— BEGIN DOCUMENT TEXT —

Authors: Prahladh Harsha, Daniel Mitropolsky, and Alon Rosen

Published in: LIPIcs, Volume 251, 14th Innovations in Theoretical Computer Science Conference (ITCS 2023)


Abstract
A problem is downward self-reducible if it can be solved efficiently given an oracle that returns solutions for strictly smaller instances. In the decisional landscape, downward self-reducibility is well studied and it is known that all downward self-reducible problems are in PSPACE. In this paper, we initiate the study of downward self-reducible search problems which are guaranteed to have a solution - that is, the downward self-reducible problems in TFNP. We show that most natural PLS-complete problems are downward self-reducible and any downward self-reducible problem in TFNP is contained in PLS. Furthermore, if the downward self-reducible problem is in TFUP (i.e. it has a unique solution), then it is actually contained in UEOPL, a subclass of CLS. This implies that if integer factoring is downward self-reducible then it is in fact in UEOPL, suggesting that no efficient factoring algorithm exists using the factorization of smaller numbers.

— END DOCUMENT TEXT —
— BEGIN RECORD LIST —

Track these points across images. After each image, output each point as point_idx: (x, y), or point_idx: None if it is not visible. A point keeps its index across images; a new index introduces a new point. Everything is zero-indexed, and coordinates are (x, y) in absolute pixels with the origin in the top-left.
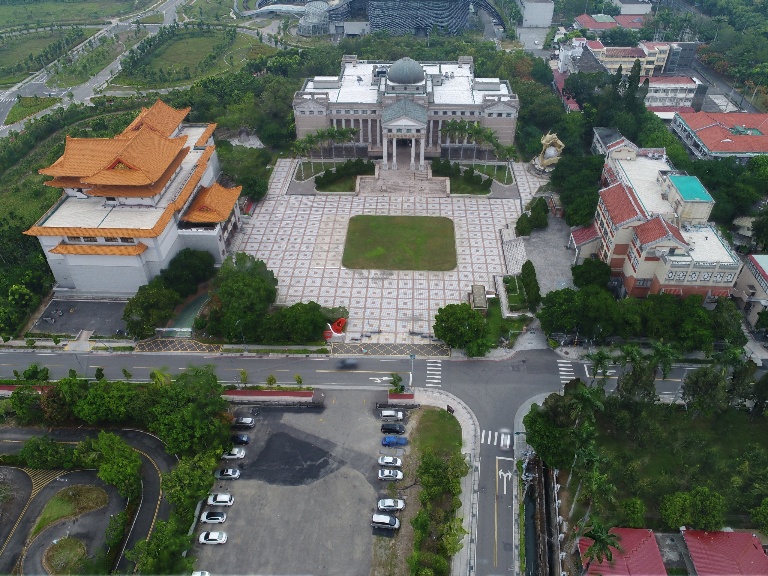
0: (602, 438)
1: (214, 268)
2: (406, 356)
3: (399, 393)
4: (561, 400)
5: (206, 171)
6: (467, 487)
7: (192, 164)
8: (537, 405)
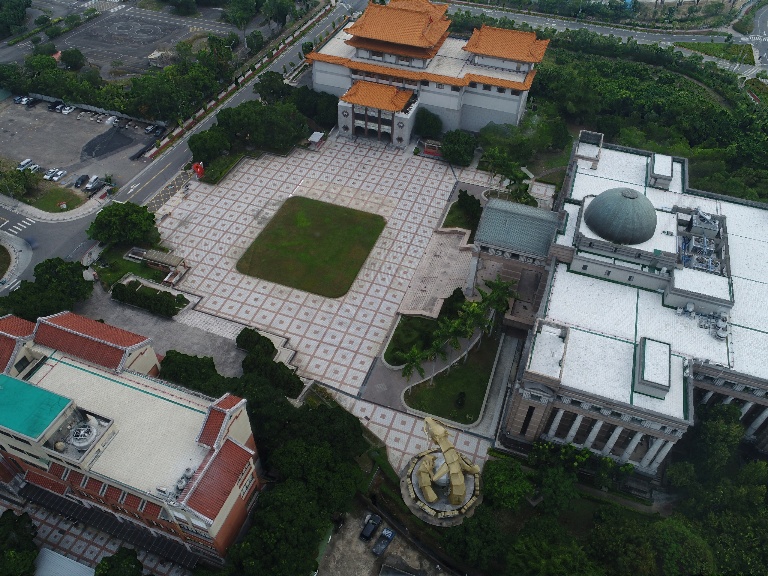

— END RECORD LIST —

BRIEF:
Which complexity class does the abstract say contains any downward self-reducible problem in TFNP? Please answer briefly. The entries come from a source unrelated to the abstract.

SOLUTION TO THE PROBLEM:
PLS.